Mapp, Dr Nigel

Telephone: 020 7911 5000 ext 2302

Email: N.Mapp@wmin.ac.uk

Postal: University of Westminster, Department of English, Linguistics and Cultural Studies, 32-38 Wells Street, London W1T 3UW

Section: English Literature

Nigel Mapp was educated at the University of Manchester (BA Hons First Class English Language and Literature) and the University of Wales, Cardiff (PhD English). He has held research posts at the University of Newcastle and the University of Leeds. More recently he was a lecturer in English Philology at the University of Tampere, Finland, and a research fellow of the Academy of Finland (2006-10). He started in his permanent post at Westminster in August 2010.

Nigel has taught and supervised in a wide range of post-medieval English literature and literary theoretical topics. He is especially interested in the Early Modern and Romantic periods and in critical theory and philosophical aesthetics. His course design and research interests both reflect these emphases. Nigel’s research focus is genealogical, exploring Early Modern treatments of vision and matter as both sources of modern reasoning and vital sites of that reason’s contestation. That interest hopes therefore to link up with research on both the cognitive purport of more modern artworks and post-Romantic aesthetic thought more generally. Nigel’s publications include: William Empson: The Critical Achievement (1993) and Adorno and Literature (2006), volumes for which he was co-editor. A monograph, Paul de Man: Rhetoric, History, Aesthetics is forthcoming from Polity Press and another, Early Modern Disenchantments, is in preparation. Nigel’s writing currently concerns, mainly, Shakespeare, Herbert, Milton, Cavendish, and Adam Smith, and examines aspects experience’s necessary embodiment – especially those raised by consideration of the media of artworks, verbal or non-verbal.

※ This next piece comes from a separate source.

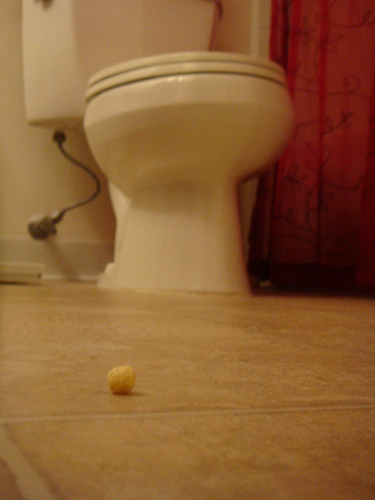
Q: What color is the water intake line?
A: Silver.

Nigel would welcome students needing supervision in any of these or related topics. He teaches on the BA modules English Renaissance Literature and Culture, Shakespeare and his Contemporaries, and the Milton Special Author option. This year he is also offering occasional lectures on poetry and research methodology.

Selected Publications

Paul de Man: Rhetoric, Aesthetics, History (Cambridge: Polity 2011)
Joint editor (with David Cunningham), Adorno and Literature (London and New York: Continuum, 2006)

Joint editor (with Christopher Norris), William Empson: The Critical Achievement (Cambridge: Cambridge University Press, 1993)

‘The Obliteration of Vision: Marvell and the Authority of the Senses’, in Nely Keinänen and Maria Salenius (eds.), Authority of Expression in Early Modern England (Cambridge: Cambridge Scholars Publishing, 2009), pp. 1–22.

Review: Jean-Luc Nancy, The Muses II. ‘Matters of Sense’, Radical Philosophy 142 (March/April 2007), pp. 42–5.

‘No Nature, No Nothing: Adorno, Beckett, Disenchantment’, in Cunningham and Mapp (eds.), Adorno and Literature, pp. 159–70.

‘History and the Sacred in de Man and Benjamin’, in Michael Rossington and Anne Whitehead (eds.), Between the Psyche and the Polis (Burlington, VT: Ashgate, 2000), pp. 38–58.

‘Spectre and Impurity: History and the Transcendental in Derrida and Adorno’, in Peter Buse and Andrew Stott (eds.), Ghosts: Deconstruction, Psychoanalysis, History (London: Macmillan, 1999), pp. 92–124. Reprinted in Christopher Norris and David Roden (eds.), Jacques Derrida, 4 vols. (London: Sage, 2002), vol. 1.

‘Deconstruction’, in Martin Coyle et al. (eds.), Encyclopedia of Literature and Criticism (London: Routledge, 1990), pp. 777–90.

Essay-review: Paul de Man, The Resistance to Theory. In Textual Practice 4:1 (Spring 1990), pp. 122–37.

Conference Activity

I have delivered around 40 papers in my career (including many invited ones), on varied literary and theoretical topics. Universities I have spoken at include: Cardiff, Cyprus, Essex, Helsinki, Jyväskylä, Leeds, Manchester Metropolitan, Melbourne, Newcastle, Sunderland, Tampere, Westminster and West of England. In 2009, I delivered a paper on ‘Benjamin and Mimesis’ at the IAPL conference at Brunel, and was also an invited plenary speaker for a conference on Paul de Man (‘De Man, Rousseau, and the Apotropaic’) held at University of California at Irvine in April 2009. In February 2010 I was invited to speak on ‘Herbert’s Concept of Life’ at the University of Edinburgh.